National Supported Work Demonstration dataset, in long format

nsw_long is the same dataset as nsw but in a long format.

nsw_long

Format

A data frame in "long" format with 38408 observations on the following and 15 variables:

id: unique identifier for each cross-sectional unit (worker).
year: year. 1975 is the pre-treatment and 1978 is the post-treatment
treated: an indicator variable for treatment status. Missing if not part of the NSW experimental sample.
age: age in years.
educ: years of schooling.
black: indicator variable for blacks.
married: indicator variable for martial status.
nodegree: indicator variable for high school diploma.
dwincl: indicator variable for inclusion in Dehejia and Wahba sample. Missing if not part of the experimental sample
re74: real earnings in 1974 (pre-treatment).
hisp: indicator variable for Hispanics.

TO DO »
1. In the NSW dataset description, take the part that opens with the words containing "A data frame" and closes with "NSW experimental sample.", and rewrite it with "cross-sectional unit" swapped for "panel unit".
2. According to the NSW dataset description, how many observations does the long-format data frame contain?

DATA »

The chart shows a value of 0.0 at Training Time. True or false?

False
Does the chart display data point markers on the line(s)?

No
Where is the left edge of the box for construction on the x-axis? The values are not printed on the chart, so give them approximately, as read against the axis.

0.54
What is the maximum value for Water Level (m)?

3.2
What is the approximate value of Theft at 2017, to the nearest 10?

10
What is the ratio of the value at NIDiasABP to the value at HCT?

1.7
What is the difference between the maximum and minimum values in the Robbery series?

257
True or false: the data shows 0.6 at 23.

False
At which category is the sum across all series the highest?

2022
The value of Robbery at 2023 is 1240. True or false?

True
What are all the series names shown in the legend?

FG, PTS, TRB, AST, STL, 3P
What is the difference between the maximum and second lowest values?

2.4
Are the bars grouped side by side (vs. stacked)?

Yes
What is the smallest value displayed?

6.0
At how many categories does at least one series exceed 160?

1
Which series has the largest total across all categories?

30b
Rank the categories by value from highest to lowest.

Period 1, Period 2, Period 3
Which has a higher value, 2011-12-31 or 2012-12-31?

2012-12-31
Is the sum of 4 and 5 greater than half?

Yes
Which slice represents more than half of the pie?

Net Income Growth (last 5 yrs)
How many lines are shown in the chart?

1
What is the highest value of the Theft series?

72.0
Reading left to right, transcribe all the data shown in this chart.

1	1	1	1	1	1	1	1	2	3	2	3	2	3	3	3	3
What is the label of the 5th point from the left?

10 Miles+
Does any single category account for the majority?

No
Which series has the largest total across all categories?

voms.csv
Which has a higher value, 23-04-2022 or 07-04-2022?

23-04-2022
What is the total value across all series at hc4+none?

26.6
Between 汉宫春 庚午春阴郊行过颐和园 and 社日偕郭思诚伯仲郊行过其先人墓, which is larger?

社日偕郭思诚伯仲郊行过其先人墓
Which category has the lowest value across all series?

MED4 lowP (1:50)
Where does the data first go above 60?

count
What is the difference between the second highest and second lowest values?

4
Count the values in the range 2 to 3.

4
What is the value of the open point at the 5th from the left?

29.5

YOUR RESPONSES »
1.
A data frame in "long" format with 38408 observations on the following and 15 variables:

id: unique identifier for each panel unit (worker).
year: year. 1975 is the pre-treatment and 1978 is the post-treatment
treated: an indicator variable for treatment status. Missing if not part of the NSW experimental sample.

2. It contains 38408 observations.